BEGIN TEXT FOR ANALYSIS

British aristocrat (1721–1803)

Caroline Bruce, Countess of Ailesbury (later Conway; 12 January 1721 – 17 January 1803) was a British society hostess active in the Georgian era. Born to courtiers, at age eighteen she married Lord Bruce (later Lord Ailesbury). His death in 1747 left her a wealthy widow, after which she married Henry Seymour Conway, a British Army officer and politician.

Her second marriage was happy and she occasionally accompanied her husband in his stationing abroad. Well-connected to prominent families, she hosted parties and was a patron of the arts, including of Angelica Kauffman and Elizabeth Farren. She was the mother of Mary Lennox, Duchess of Richmond and the sculptor Anne Seymour Damer.

==Early life and family==
Caroline Campbell was born in 1721 to courtiers who served at Kensington Palace. Her father was John Campbell, a groom of the bedchamber to the Prince of Wales who eventually became a lieutenant colonel and in 1761 succeeded his cousin as 4th Duke of Argyll. Her mother, Mary Bellenden, was a maid of honour to Caroline, Princess of Wales from 1715 to 1720, leading the princess to be appointed as Caroline's namesake and godmother. The young Caroline had four brothers, including John, 5th Duke of Argyll. Her mother died from childbirth when Caroline was fifteen.

==Marriages==
At age eighteen, on 13 June 1739, Caroline married Lord Bruce as his third wife, despite him being fifty-seven years old and thus older than her father. Of the match, the writer Mary Delany commented on Caroline's lack of wealth, writing that "her father can give her no fortune, she is very pretty, well behaved, and just eighteen, has £2,000 a year jointure and £400 pin money. They say he is cross, covetous, and three score old, this unsuitable marriage is the admiration of the old, and the envy of the young".

END TEXT FOR ANALYSIS
BEGIN DATASET EXTRACT

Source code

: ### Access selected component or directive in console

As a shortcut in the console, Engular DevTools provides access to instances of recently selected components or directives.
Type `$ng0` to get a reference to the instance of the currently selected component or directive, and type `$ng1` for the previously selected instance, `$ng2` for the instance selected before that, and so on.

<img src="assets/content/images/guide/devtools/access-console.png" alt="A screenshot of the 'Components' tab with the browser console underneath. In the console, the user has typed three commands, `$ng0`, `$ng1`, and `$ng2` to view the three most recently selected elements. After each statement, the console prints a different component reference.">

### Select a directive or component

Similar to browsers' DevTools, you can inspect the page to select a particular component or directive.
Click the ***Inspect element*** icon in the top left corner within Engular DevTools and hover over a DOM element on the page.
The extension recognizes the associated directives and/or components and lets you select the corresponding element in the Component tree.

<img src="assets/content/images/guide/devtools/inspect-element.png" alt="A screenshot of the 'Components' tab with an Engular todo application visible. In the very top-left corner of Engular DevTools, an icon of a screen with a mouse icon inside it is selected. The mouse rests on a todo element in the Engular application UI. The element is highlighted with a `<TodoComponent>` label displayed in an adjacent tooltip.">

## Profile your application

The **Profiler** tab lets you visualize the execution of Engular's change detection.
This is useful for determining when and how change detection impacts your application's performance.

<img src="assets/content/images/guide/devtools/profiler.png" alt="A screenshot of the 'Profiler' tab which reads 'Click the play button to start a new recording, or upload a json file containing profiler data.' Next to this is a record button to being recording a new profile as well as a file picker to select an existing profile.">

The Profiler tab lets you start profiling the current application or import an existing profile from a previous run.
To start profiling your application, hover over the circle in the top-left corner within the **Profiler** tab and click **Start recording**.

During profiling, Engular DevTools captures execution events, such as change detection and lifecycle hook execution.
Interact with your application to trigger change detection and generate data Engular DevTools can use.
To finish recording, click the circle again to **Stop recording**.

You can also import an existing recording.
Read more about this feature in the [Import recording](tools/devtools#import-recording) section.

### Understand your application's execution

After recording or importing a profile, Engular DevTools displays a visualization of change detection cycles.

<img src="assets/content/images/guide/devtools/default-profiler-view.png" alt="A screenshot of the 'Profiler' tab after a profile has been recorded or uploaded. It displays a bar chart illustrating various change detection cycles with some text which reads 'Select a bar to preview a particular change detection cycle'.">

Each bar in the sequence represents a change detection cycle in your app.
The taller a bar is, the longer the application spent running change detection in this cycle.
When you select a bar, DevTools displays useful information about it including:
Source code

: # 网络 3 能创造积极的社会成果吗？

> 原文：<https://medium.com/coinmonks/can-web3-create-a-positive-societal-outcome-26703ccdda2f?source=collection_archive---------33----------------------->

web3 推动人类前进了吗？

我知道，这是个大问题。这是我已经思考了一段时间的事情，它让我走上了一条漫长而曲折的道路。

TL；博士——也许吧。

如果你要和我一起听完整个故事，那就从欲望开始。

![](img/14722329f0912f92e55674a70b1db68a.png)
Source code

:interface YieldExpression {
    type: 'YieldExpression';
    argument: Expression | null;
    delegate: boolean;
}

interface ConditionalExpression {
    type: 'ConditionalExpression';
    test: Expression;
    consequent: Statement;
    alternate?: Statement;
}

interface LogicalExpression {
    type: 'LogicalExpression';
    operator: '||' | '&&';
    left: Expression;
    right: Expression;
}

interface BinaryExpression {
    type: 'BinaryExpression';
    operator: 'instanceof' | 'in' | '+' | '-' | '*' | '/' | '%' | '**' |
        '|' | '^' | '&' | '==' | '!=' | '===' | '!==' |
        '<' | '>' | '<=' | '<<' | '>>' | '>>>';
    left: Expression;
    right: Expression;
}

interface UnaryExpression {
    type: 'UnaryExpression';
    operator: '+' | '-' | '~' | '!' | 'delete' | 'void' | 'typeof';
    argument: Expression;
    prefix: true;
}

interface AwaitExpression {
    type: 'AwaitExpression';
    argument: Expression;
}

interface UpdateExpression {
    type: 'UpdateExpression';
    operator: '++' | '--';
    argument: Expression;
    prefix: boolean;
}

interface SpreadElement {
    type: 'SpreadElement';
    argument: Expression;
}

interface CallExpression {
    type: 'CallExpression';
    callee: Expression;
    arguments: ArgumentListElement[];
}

END DATASET EXTRACT

_TASK ITEM_
Reproduce the passage on Caroline Bruce word for word, between "British aristocrat (1721–1803)" and "officer and politician.", inclusive.

_RESPONSE AREA_
British aristocrat (1721–1803)

Caroline Bruce, Countess of Ailesbury (later Conway; 12 January 1721 – 17 January 1803) was a British society hostess active in the Georgian era. Born to courtiers, at age eighteen she married Lord Bruce (later Lord Ailesbury). His death in 1747 left her a wealthy widow, after which she married Henry Seymour Conway, a British Army officer and politician.